::: Records for processing :::

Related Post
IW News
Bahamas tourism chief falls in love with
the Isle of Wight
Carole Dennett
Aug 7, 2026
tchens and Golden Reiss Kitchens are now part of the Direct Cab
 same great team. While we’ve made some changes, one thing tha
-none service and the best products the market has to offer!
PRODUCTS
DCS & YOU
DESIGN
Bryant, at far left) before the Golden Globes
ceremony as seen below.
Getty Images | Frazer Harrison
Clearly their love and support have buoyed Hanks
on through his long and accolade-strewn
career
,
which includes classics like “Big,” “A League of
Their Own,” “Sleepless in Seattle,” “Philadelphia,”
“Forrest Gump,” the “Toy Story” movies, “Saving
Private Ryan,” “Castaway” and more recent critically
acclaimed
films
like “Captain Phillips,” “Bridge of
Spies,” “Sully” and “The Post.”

:::

What to do: Note each line of the entries that has "love" in it, and copy those lines.

Reply to the task:
Bahamas tourism chief falls in love with
Clearly their love and support have buoyed Hanks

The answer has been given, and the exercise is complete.